**What the task asks**
Rewrite every line of the material below with "spread" swapped for "range" and everything else kept the same. Leave the pictures out of your answer.

════════

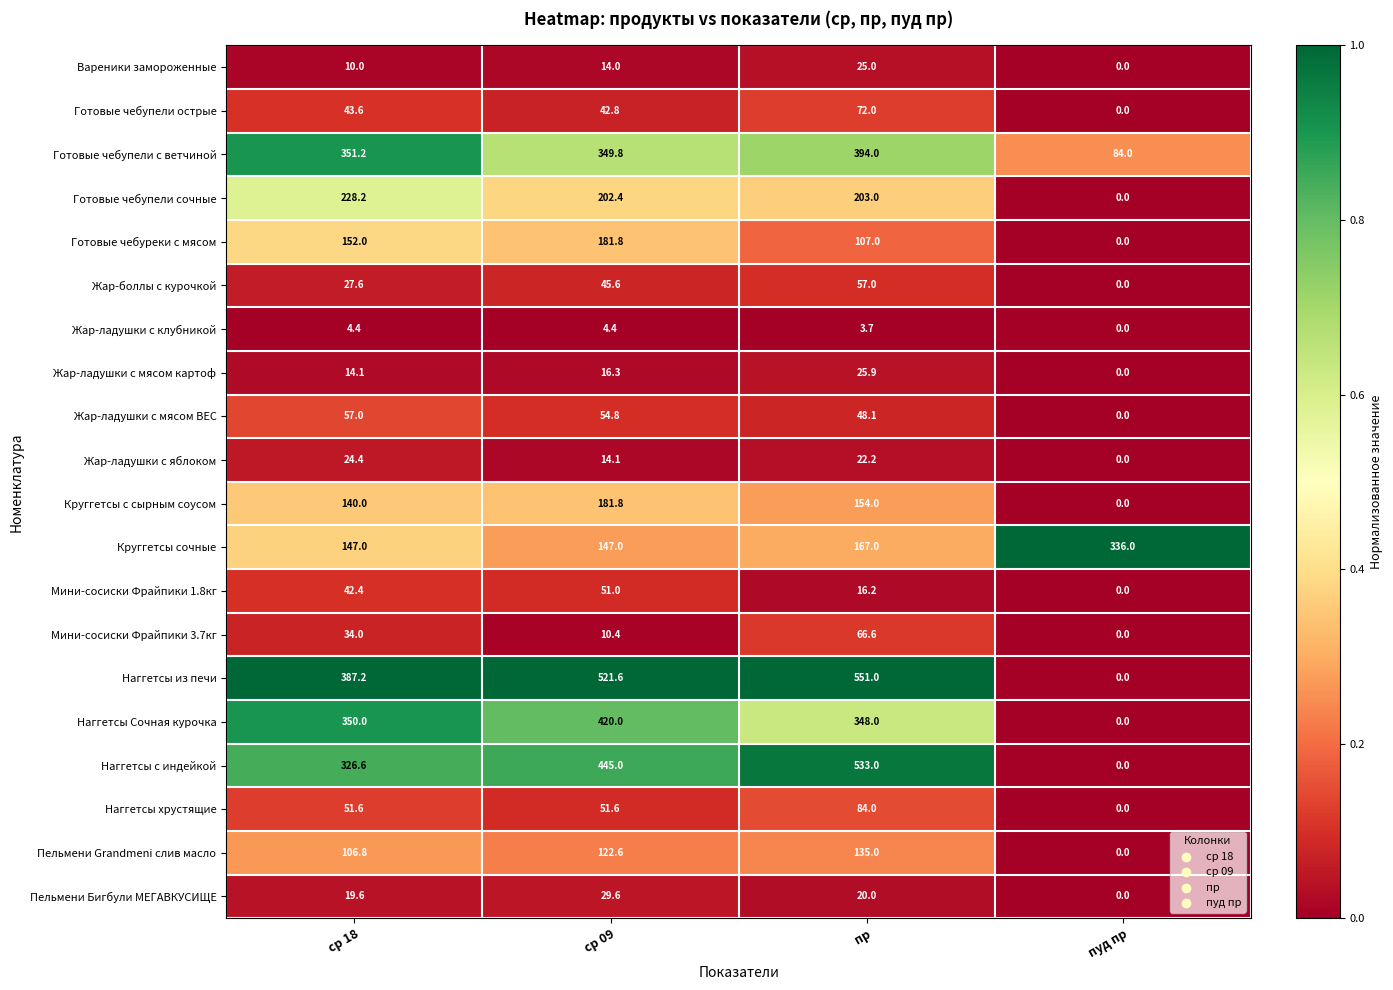

Between ср 18 and пр, which series saw the biggest shift?

Наггетсы с индейкой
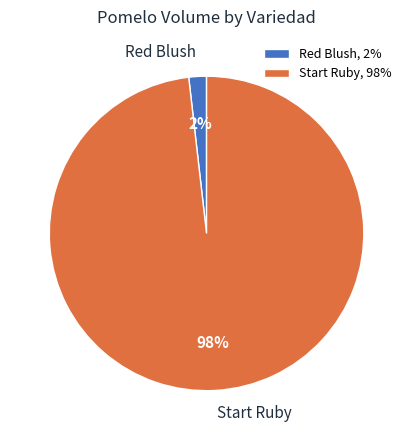

Count the number of slices in the pie.

2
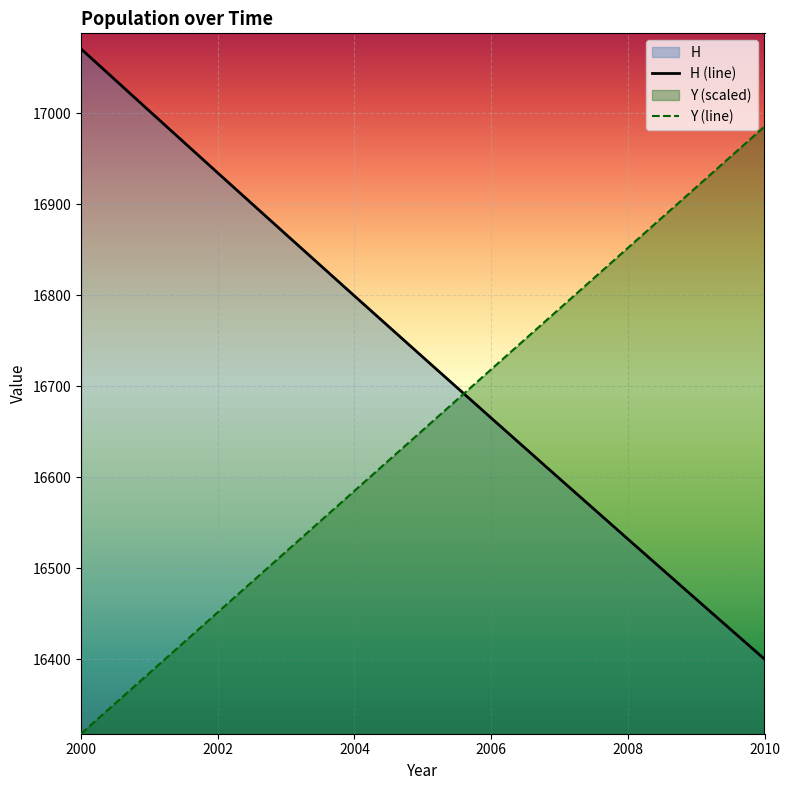

What is the spread (max minus min) of values at 2002?

482.9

════════

**Answer space**
Between ср 18 and пр, which series saw the biggest shift?

Наггетсы с индейкой

Count the number of slices in the pie.

2

What is the range (max minus min) of values at 2002?

482.9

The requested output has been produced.